## ACTION ITEM A
In the article on risk factors in C. difficile infection, how many patients did the Madrid researchers recruit?
## ACTION ITEM B
Update the passage of the C. difficile article starting at "The investigators collected" and ending at "ventilation, and surgery.", replacing "telephoning" with "calling".

═════ TEXT UNDER STUDY ═════

New Method to Determine Risk Factors for Poor Outcome in C. difficile

Rachel Lutz

High bacterial load, gender, and age are predictors of poor outcomes in C. difficile.

High bacterial load, gender, and age are predictors of poor outcomes in Clostridium difficile (C. difficile) infection, according to a new report.

Researchers from Madrid prospectively identified infected patients to identify some early predictors of poor outcome with the C. difficile infection. The 204 patients were all older than 2 years of age, and were recruited between January and June 2013 from a large teaching hospital with about 1550 beds.

The investigators collected patients’ data through bedside interviews, reviewing hospital medical records, accessing the local electronic medical information system, and telephoning patients. Some of the data collected by the researchers included age, sex, hospital department, or outpatient clinic diagnosis of C. difficile infection, and history of hospital admissions up to 3 months prior to infection diagnosis. The researchers also examined the patients’ information in the month leading up to infection, including previous antibiotic use, use of proton-pump inhibitors, use of a nasogastric tube, mechanical ventilation, and surgery.

═════ DATA EXCERPTS ═════

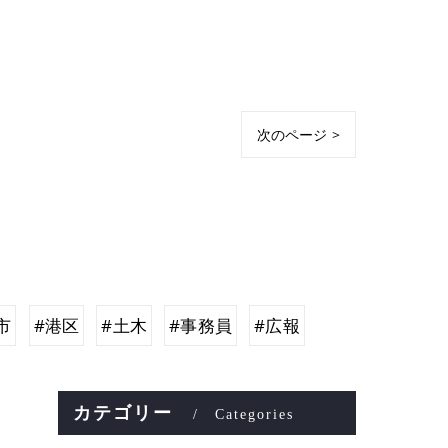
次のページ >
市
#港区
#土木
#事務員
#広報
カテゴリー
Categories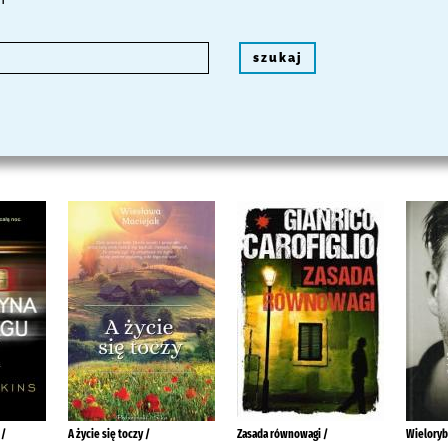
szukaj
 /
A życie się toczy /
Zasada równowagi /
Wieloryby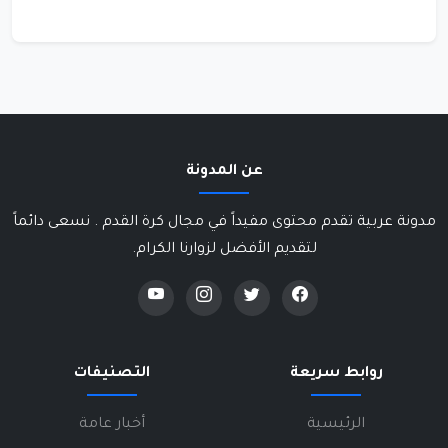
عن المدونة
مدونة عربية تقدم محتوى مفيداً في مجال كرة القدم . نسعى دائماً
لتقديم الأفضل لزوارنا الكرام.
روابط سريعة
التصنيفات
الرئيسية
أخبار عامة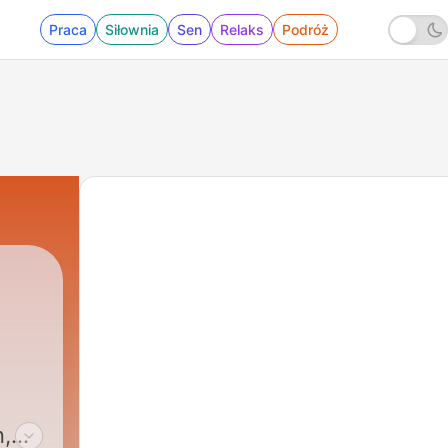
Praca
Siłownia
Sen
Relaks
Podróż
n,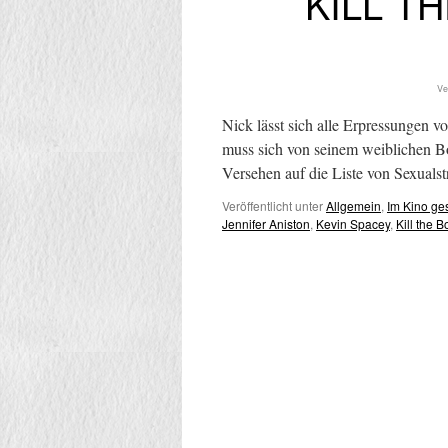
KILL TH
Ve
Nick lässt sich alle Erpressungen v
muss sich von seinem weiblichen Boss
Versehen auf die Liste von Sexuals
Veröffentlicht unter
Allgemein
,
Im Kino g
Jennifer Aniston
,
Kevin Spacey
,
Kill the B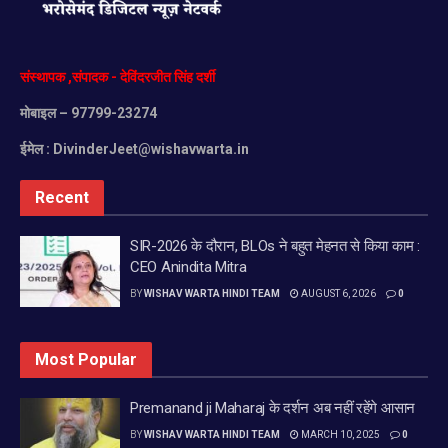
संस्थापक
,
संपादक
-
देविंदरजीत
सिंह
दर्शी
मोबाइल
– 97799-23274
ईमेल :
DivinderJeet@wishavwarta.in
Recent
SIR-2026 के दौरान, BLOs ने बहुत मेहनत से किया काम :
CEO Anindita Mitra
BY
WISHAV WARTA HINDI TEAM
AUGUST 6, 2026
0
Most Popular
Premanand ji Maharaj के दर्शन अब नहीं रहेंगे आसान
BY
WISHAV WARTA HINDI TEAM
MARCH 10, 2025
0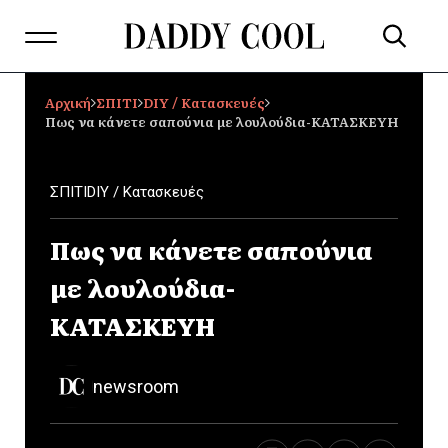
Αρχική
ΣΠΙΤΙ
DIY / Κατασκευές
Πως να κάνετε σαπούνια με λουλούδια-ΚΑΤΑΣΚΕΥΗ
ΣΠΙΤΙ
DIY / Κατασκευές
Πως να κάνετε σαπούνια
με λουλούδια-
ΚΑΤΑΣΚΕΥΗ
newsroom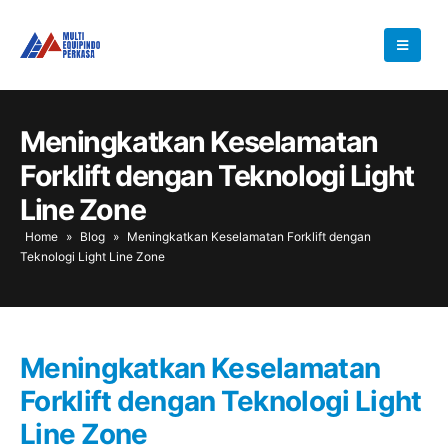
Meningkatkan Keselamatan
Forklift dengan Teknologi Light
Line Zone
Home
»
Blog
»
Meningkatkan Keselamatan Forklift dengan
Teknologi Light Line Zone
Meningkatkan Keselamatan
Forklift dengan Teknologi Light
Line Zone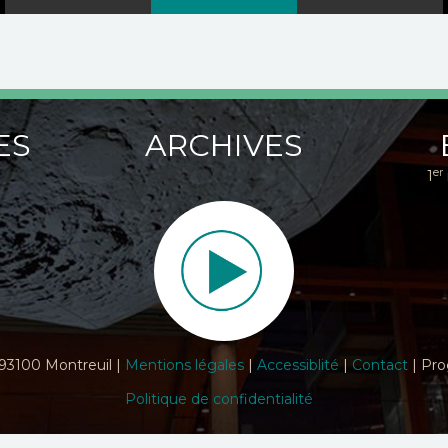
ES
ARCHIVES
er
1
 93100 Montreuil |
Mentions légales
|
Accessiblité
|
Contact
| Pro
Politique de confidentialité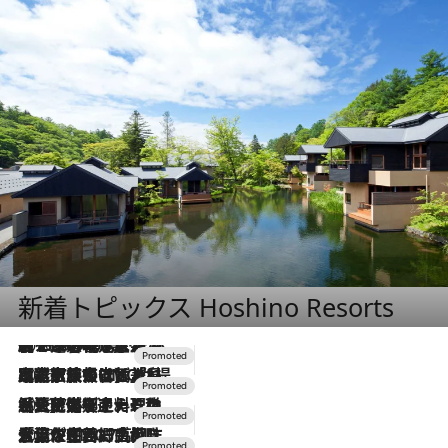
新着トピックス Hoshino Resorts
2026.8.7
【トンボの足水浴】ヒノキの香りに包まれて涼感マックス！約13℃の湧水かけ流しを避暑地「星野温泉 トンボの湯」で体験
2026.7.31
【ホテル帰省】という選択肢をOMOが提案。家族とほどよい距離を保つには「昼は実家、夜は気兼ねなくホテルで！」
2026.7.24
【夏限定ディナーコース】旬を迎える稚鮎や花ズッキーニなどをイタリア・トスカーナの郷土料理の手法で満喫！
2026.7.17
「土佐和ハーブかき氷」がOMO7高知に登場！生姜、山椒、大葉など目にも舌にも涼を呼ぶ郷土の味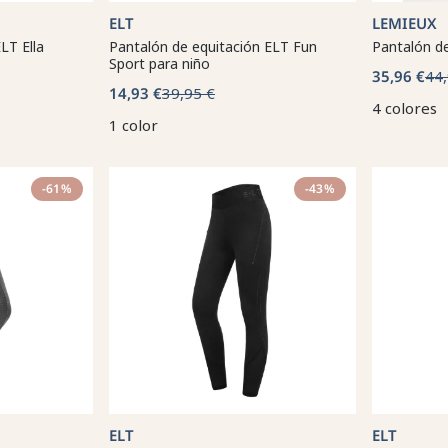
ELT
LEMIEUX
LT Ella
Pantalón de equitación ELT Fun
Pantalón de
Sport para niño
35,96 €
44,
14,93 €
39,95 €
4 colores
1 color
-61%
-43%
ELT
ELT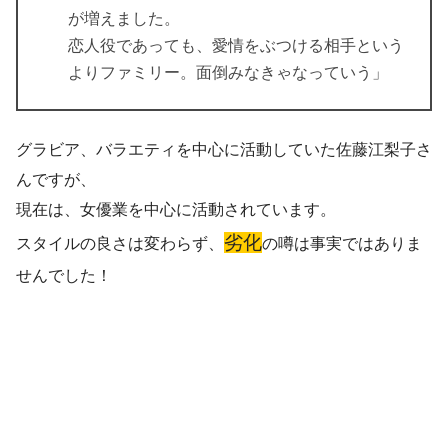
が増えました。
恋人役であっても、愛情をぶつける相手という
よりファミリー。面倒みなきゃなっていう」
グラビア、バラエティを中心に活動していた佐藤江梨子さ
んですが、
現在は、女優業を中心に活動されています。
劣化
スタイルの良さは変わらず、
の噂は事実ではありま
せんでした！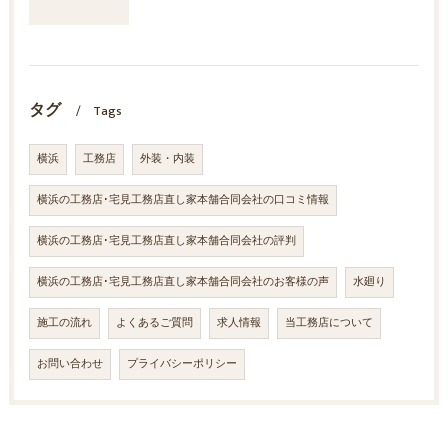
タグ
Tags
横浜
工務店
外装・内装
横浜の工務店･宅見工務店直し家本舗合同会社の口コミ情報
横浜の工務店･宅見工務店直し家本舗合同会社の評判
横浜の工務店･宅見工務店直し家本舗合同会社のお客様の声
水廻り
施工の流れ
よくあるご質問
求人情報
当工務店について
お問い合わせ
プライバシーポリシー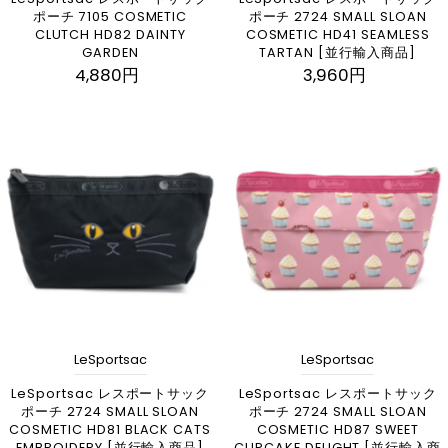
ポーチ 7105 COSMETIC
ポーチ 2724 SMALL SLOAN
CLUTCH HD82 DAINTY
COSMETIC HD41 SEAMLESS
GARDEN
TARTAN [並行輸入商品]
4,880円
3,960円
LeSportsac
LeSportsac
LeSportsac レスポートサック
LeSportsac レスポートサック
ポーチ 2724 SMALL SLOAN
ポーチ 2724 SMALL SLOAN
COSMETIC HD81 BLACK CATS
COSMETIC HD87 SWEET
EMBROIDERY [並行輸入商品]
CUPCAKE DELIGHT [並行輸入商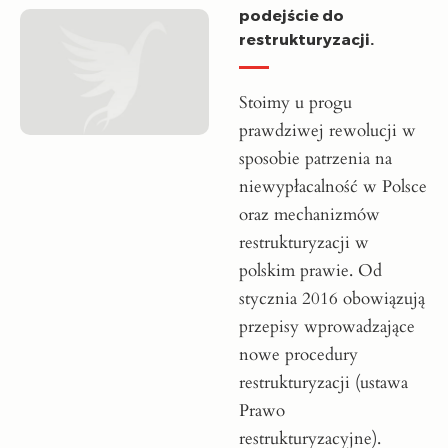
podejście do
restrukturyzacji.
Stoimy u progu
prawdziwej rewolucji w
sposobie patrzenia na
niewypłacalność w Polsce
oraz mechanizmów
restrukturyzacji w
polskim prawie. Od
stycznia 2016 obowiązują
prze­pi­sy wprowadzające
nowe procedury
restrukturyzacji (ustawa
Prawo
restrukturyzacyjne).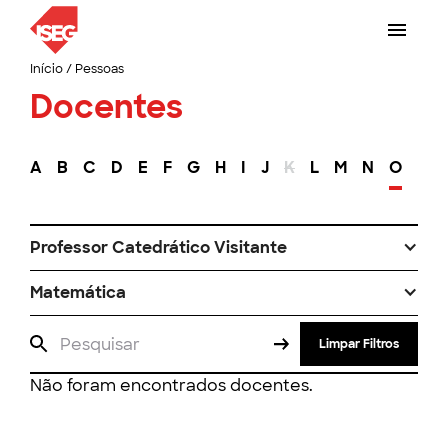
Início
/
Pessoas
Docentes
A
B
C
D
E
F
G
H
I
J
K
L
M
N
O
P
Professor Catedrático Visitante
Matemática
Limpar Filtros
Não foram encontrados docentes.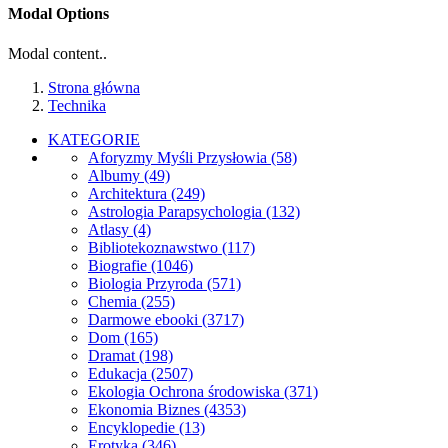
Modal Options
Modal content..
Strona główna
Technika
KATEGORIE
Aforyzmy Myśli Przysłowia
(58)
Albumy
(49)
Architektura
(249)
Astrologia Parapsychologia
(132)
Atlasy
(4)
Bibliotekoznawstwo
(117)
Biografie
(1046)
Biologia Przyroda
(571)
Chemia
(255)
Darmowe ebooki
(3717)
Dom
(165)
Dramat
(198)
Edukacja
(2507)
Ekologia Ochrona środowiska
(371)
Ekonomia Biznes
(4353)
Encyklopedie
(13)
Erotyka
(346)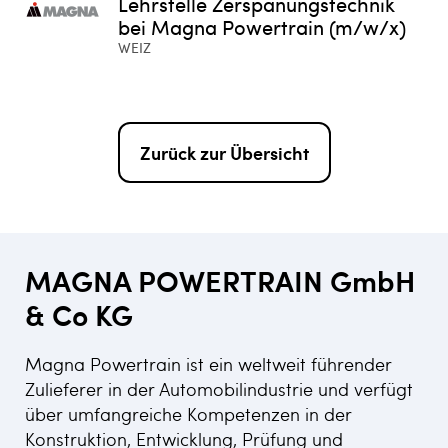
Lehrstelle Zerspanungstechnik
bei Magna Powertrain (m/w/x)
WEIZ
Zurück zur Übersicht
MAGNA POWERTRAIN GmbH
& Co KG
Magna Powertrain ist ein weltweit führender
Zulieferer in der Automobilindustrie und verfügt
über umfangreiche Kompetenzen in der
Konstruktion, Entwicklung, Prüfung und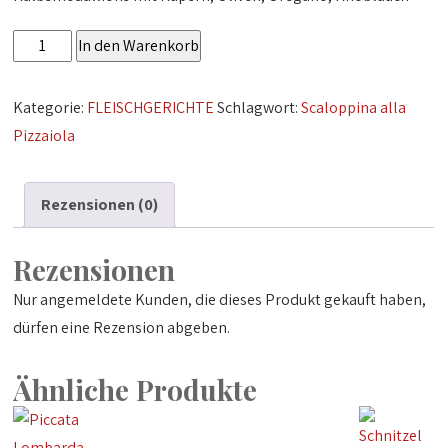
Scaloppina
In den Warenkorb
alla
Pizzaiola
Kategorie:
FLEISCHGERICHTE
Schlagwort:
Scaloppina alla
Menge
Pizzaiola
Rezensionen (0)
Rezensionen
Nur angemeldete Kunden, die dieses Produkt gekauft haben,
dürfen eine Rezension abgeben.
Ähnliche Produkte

═════

## EXPECTED ANSWER A
204 patients

## EXPECTED ANSWER B
The investigators collected patients’ data through bedside interviews, reviewing hospital medical records, accessing the local electronic medical information system, and calling patients. Some of the data collected by the researchers included age, sex, hospital department, or outpatient clinic diagnosis of C. difficile infection, and history of hospital admissions up to 3 months prior to infection diagnosis. The researchers also examined the patients’ information in the month leading up to infection, including previous antibiotic use, use of proton-pump inhibitors, use of a nasogastric tube, mechanical ventilation, and surgery.